Certaines images isolent des visages, révélant l’intensité d’un discours, la concentration d’un réalisateur en conférence, ou l’émotion d’un comédien acclamé par la foule. D’autres montrent la convivialité des coulisses, les échanges fraternels entre artistes, critiques, techniciens et spectateurs. Ensemble, ces photographies construisent une mémoire visuelle qui complète et enrichit la mémoire écrite. Elles font revivre les couleurs, la lumière, la chaleur humaine et l’âme du Fespaco, offrant au lecteur la sensation d’assister à un album vivant, à mi-chemin entre carnet de voyage et chronique culturelle. Rencontres et figures du cinéma africain Au fil des pages, M. Cissokho convoque les visages et les voix qui ont marqué ses reportages.
Les grands noms du cinéma africain, de Sembène Ousmane à Souleymane Cissé, de Gaston Kaboré à Abderrahmane Sissako, croisent les nouvelles générations de cinéastes, porteurs de récits et d’esthétiques renouvelées. Ainsi, le livre restitue l’atmosphère des échanges, les instants de complicité, les entretiens improvisés dans les couloirs ou les cafés, les débats passionnés sur l’orientation du cinéma africain et la mission du festival. L’un des fils rouges de l’ouvrage est l’interrogation sur l’identité et l’évolution du Fespaco.
L’auteur rappelle que ce festival est né comme un espace de résistance culturelle, un lieu où le cinéma devait servir à raconter l’Afrique depuis l’Afrique, et pour les Africains. Avec le temps, les enjeux se sont diversifiés : ouverture à de nouvelles formes cinématographiques, intégration de coproductions internationales, débats sur les critères des jurys et l’attribution de l’Étalon de « Yennenga ». L’auteur aborde ces questions sans détour, conscient des tensions entre impératifs artistiques, considérations politiques et attentes du public.

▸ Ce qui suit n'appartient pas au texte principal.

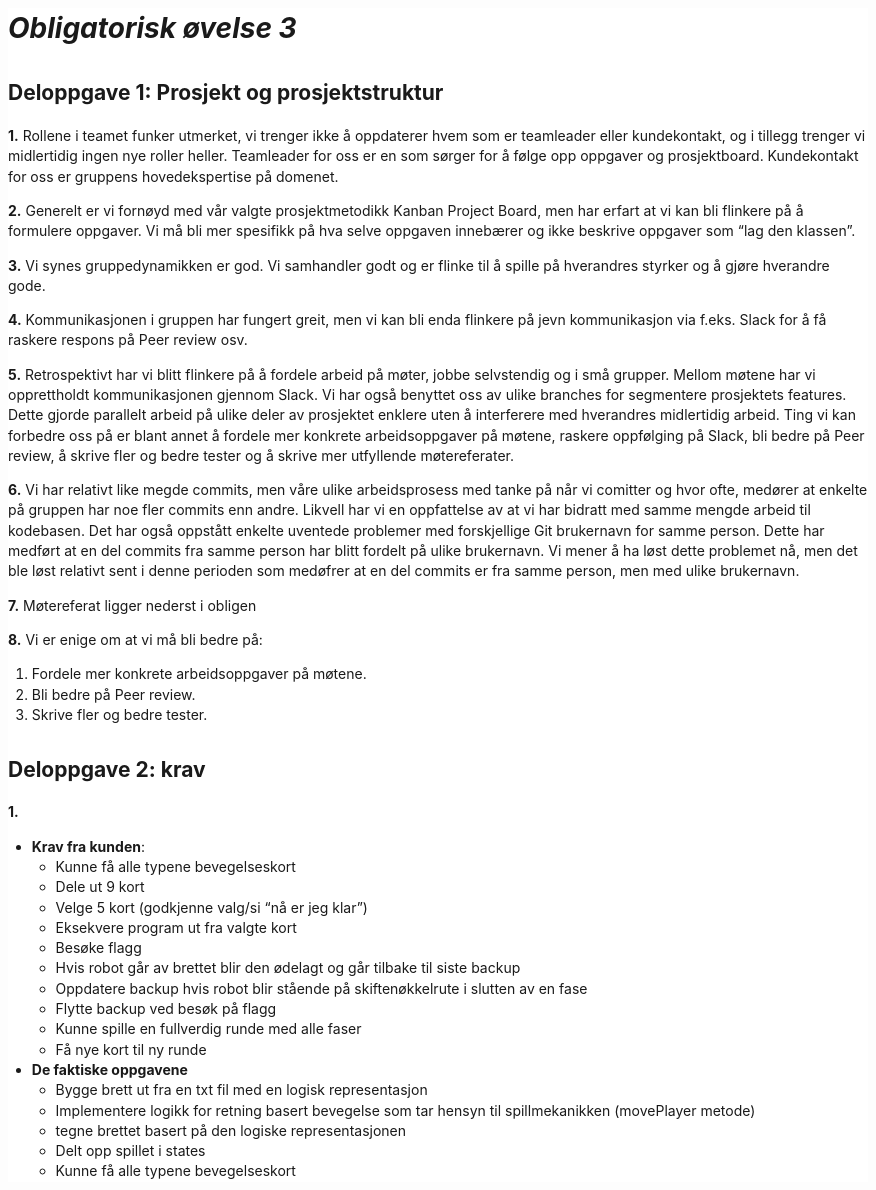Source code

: # ***Obligatorisk øvelse 3***
## Deloppgave 1: Prosjekt og prosjektstruktur 

**1.** Rollene i teamet funker utmerket, vi trenger ikke å oppdaterer hvem som er teamleader eller kundekontakt, og i tillegg trenger vi midlertidig ingen nye roller heller. Teamleader for oss er en som sørger for å følge opp oppgaver og prosjektboard. Kundekontakt for oss er gruppens hovedekspertise på domenet.

**2.** Generelt er vi fornøyd med vår valgte prosjektmetodikk Kanban Project Board, men har erfart at vi kan bli flinkere på å formulere oppgaver. Vi må bli mer spesifikk på hva selve oppgaven innebærer og ikke beskrive oppgaver som “lag den klassen”.

**3.** Vi synes gruppedynamikken er god. Vi samhandler godt og er flinke til å spille på hverandres styrker og å gjøre hverandre gode. 

**4.** Kommunikasjonen i gruppen har fungert greit, men vi kan bli enda flinkere på jevn kommunikasjon via f.eks. Slack for å få raskere respons på Peer review osv.

**5.** Retrospektivt har vi blitt flinkere på å fordele arbeid på møter, jobbe selvstendig og i små grupper. Mellom møtene har vi opprettholdt kommunikasjonen gjennom Slack. Vi har også benyttet oss av ulike branches for segmentere prosjektets features. Dette gjorde parallelt arbeid på ulike deler av prosjektet enklere uten å interferere med hverandres midlertidig arbeid. Ting vi kan forbedre oss på er blant annet å fordele mer konkrete arbeidsoppgaver på møtene, raskere oppfølging på Slack, bli bedre på Peer review, å skrive fler og bedre tester og å skrive mer utfyllende møtereferater. 

**6.** Vi har relativt like megde commits, men våre ulike arbeidsprosess med tanke på når vi comitter og hvor ofte, medører at enkelte på gruppen har noe fler commits enn andre. Likvell har vi en oppfattelse av at vi har bidratt med samme mengde arbeid til kodebasen. Det har også oppstått enkelte uventede problemer med forskjellige Git brukernavn for samme person. Dette har medført at en del commits fra samme person har blitt fordelt på ulike brukernavn. Vi mener å ha løst dette problemet nå, men det ble løst relativt sent i denne perioden som medøfrer at en del commits er fra samme person, men med ulike brukernavn. 

**7.** Møtereferat ligger nederst i obligen

**8.** 
Vi er enige om at vi må bli bedre på: 
1. Fordele mer konkrete arbeidsoppgaver på møtene. 
2. Bli bedre på Peer review.
3. Skrive fler og bedre tester. 

 
 



## Deloppgave 2: krav
**1.** 
* **Krav fra kunden**:
    * Kunne få alle typene bevegelseskort
    * Dele ut 9 kort
    * Velge 5 kort (godkjenne valg/si “nå er jeg klar”)
    * Eksekvere program ut fra valgte kort
    * Besøke flagg
    * Hvis robot går av brettet blir den ødelagt og går tilbake til siste backup
    * Oppdatere backup hvis robot blir stående på skiftenøkkelrute i slutten av en fase
    * Flytte backup ved besøk på flagg
    * Kunne spille en fullverdig runde med alle faser
    * Få nye kort til ny runde
* **De faktiske oppgavene**
    * Bygge brett ut fra en txt fil med en logisk representasjon
    * Implementere logikk for retning basert bevegelse som tar hensyn til spillmekanikken (movePlayer metode)
    * tegne brettet basert på den logiske representasjonen
    * Delt opp spillet i states
    * Kunne få alle typene bevegelseskort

Un regard de journaliste et de passeur Le livre est traversé par une conviction forte qui est celle de considérer que les Africains doivent raconter eux-mêmes leurs histoires et tenir la mémoire de leurs propres événements. M. Cissokho assume un rôle de témoin et de passeur. Il collecte, raconte, analyse et archive. Ses textes alternent entre reportage, chronique et essai, sans perdre en fluidité. L’écriture est précise, accessible, attentive aux détails et surtout sensible aux atmosphères.

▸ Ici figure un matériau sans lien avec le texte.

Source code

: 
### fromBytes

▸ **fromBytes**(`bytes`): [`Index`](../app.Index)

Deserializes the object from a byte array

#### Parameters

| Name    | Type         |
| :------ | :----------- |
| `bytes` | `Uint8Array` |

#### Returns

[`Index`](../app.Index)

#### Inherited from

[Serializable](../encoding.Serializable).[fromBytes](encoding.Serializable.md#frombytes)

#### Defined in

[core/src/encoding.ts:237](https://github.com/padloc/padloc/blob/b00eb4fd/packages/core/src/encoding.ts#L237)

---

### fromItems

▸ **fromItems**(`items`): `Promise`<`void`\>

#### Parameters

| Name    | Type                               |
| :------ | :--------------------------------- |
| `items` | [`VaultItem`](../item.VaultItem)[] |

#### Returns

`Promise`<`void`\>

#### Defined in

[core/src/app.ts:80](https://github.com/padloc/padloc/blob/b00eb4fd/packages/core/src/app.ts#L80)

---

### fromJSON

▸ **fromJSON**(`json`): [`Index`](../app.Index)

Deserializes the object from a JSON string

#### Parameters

Le lecteur y trouve à la fois la rigueur d’un compte rendu et la chaleur d’une expérience humaine. En compilant deux décennies de vie du « Fespaco Par-delà les écrans » devient un document précieux pour l’histoire du cinéma africain. Les affiches des éditions, les grandes tendances artistiques, les débats idéologiques, les figures marquantes…, tout est saisi dans un récit qui garde le souffle du direct. Ce qui rend ce livre singulier, c’est aussi sa capacité à faire exister Ouagadougou comme personnage. La ville, ses marchés, ses taxis, ses terrasses, ses habitants accueillants forment le décor permanent de l’aventure. On y perçoit la chaleur, les saveurs, les couleurs, et cette hospitalité qui transforme chaque séjour en expérience mémorable.
Avec « Fespaco Par-delà les écrans », Aboubacar Demba Cissokho laisse une trace durable. Il y a dans ce livre une volonté de partager, mais aussi d’enseigner comment couvrir un événement dans la durée, comment garder vivante la mémoire d’un espace culturel, comment conjuguer regard critique et respect des acteurs. C’est un hommage au Fespaco, à Ouagadougou, au cinéma africain, et à la nécessité « de raconter pour ne pas oublier ».